[Collected data]
★ ★ ★ ★

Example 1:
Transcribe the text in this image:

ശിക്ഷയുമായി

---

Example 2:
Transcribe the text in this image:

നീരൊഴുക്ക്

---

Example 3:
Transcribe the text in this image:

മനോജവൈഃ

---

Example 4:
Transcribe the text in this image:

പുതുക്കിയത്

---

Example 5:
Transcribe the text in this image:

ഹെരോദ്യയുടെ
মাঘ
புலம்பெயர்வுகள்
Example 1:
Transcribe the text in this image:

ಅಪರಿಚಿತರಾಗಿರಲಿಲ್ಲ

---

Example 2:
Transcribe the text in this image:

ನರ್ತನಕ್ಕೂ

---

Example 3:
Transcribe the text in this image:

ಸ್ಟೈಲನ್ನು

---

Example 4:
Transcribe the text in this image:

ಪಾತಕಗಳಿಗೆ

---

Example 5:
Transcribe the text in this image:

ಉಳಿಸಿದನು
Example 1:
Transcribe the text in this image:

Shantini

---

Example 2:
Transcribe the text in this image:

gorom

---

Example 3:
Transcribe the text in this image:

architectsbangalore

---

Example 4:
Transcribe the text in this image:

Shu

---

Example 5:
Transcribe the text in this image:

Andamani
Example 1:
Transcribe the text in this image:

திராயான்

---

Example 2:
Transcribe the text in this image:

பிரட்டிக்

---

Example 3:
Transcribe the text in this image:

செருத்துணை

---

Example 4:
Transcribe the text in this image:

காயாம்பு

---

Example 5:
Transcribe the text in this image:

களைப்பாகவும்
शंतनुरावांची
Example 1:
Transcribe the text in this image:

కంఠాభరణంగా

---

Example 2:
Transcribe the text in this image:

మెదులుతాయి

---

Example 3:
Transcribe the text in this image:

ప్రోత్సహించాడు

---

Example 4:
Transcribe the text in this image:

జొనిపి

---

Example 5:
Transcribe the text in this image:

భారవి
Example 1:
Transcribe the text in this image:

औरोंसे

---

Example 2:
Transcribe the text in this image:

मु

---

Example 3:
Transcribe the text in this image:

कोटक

★ ★ ★ ★

WHAT IS EXPECTED
Transcribe every entry, keeping each line exactly as it reads.

RESPONSE
Example 1:
Transcribe the text in this image:

ശിക്ഷയുമായി

---

Example 2:
Transcribe the text in this image:

നീരൊഴുക്ക്

---

Example 3:
Transcribe the text in this image:

മനോജവൈഃ

---

Example 4:
Transcribe the text in this image:

പുതുക്കിയത്

---

Example 5:
Transcribe the text in this image:

ഹെരോദ്യയുടെ
মাঘ
புலம்பெயர்வுகள்
Example 1:
Transcribe the text in this image:

ಅಪರಿಚಿತರಾಗಿರಲಿಲ್ಲ

---

Example 2:
Transcribe the text in this image:

ನರ್ತನಕ್ಕೂ

---

Example 3:
Transcribe the text in this image:

ಸ್ಟೈಲನ್ನು

---

Example 4:
Transcribe the text in this image:

ಪಾತಕಗಳಿಗೆ

---

Example 5:
Transcribe the text in this image:

ಉಳಿಸಿದನು
Example 1:
Transcribe the text in this image:

Shantini

---

Example 2:
Transcribe the text in this image:

gorom

---

Example 3:
Transcribe the text in this image:

architectsbangalore

---

Example 4:
Transcribe the text in this image:

Shu

---

Example 5:
Transcribe the text in this image:

Andamani
Example 1:
Transcribe the text in this image:

திராயான்

---

Example 2:
Transcribe the text in this image:

பிரட்டிக்

---

Example 3:
Transcribe the text in this image:

செருத்துணை

---

Example 4:
Transcribe the text in this image:

காயாம்பு

---

Example 5:
Transcribe the text in this image:

களைப்பாகவும்
शंतनुरावांची
Example 1:
Transcribe the text in this image:

కంఠాభరణంగా

---

Example 2:
Transcribe the text in this image:

మెదులుతాయి

---

Example 3:
Transcribe the text in this image:

ప్రోత్సహించాడు

---

Example 4:
Transcribe the text in this image:

జొనిపి

---

Example 5:
Transcribe the text in this image:

భారవి
Example 1:
Transcribe the text in this image:

औरोंसे

---

Example 2:
Transcribe the text in this image:

मु

---

Example 3:
Transcribe the text in this image:

कोटक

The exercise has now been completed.